Push the Chrome update (CVE‑2025‑10585) to all endpoints; disable or limit non‑essential browser features that expand attack surface (plugins, JS heavy extensions).
Audit Microsoft environments: deploy Patch Tuesday updates, focus on SMB, SQL Server, NTLM, and other high‑priority zero‑days. Harden SMB settings (signing, EPA, etc.).

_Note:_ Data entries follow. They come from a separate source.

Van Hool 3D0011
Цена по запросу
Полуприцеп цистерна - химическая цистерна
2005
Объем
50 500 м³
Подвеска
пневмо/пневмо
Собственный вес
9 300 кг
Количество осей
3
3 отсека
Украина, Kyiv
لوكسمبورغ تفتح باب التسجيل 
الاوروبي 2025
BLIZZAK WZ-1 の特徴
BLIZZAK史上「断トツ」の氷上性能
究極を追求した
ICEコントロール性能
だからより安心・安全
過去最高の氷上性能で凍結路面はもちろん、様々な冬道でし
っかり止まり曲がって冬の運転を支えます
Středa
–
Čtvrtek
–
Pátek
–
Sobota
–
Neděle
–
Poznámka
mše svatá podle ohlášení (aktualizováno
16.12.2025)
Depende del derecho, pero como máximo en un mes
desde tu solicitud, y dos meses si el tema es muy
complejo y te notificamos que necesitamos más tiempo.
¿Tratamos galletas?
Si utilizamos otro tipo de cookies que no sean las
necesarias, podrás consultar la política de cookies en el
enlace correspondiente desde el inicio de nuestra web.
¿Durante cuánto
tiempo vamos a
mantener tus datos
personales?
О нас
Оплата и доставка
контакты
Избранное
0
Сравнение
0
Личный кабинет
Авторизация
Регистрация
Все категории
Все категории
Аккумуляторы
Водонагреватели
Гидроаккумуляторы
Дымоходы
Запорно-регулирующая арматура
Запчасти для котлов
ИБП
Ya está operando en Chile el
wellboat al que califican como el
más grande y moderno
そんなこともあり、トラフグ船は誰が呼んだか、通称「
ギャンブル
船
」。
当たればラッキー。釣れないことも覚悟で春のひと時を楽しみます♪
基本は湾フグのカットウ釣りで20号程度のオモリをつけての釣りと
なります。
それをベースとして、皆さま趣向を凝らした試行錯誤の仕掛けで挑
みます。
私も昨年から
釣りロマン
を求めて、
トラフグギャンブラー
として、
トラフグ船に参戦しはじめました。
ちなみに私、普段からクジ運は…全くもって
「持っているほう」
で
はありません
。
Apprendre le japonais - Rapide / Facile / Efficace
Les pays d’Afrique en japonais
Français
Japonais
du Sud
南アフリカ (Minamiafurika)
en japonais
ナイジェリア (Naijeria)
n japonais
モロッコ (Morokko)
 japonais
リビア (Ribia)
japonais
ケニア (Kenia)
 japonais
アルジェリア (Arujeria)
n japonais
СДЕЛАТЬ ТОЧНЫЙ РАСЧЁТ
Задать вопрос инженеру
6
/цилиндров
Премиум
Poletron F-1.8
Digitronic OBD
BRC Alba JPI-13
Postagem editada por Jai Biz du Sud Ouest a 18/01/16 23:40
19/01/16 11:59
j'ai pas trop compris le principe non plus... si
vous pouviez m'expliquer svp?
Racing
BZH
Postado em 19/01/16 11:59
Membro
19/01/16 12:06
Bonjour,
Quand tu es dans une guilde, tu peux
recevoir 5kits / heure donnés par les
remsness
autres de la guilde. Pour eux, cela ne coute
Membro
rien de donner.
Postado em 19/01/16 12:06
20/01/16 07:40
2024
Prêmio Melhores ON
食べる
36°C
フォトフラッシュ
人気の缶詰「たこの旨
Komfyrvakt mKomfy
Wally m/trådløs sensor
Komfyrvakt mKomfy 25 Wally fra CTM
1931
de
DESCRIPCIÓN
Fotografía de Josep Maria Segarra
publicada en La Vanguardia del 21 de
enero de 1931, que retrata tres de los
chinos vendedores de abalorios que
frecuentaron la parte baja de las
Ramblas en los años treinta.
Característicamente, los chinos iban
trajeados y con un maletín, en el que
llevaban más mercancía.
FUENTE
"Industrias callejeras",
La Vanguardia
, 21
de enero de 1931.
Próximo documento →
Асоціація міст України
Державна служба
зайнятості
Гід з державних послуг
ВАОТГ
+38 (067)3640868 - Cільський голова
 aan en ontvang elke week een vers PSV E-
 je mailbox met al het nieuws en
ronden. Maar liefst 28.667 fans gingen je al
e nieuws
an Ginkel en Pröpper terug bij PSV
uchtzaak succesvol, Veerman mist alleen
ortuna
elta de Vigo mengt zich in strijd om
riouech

Use KEV catalog to identify and remediate known exploited vulnerabilities in your environment first.
📝 Final Word
This week underscores a stark reality: protection assumptions (hardware, browser sandboxing, default safeguards) are eroding. Attackers are moving faster, finding gaps in layers we thought were safe. Defense must get deeper, faster, and more holistic.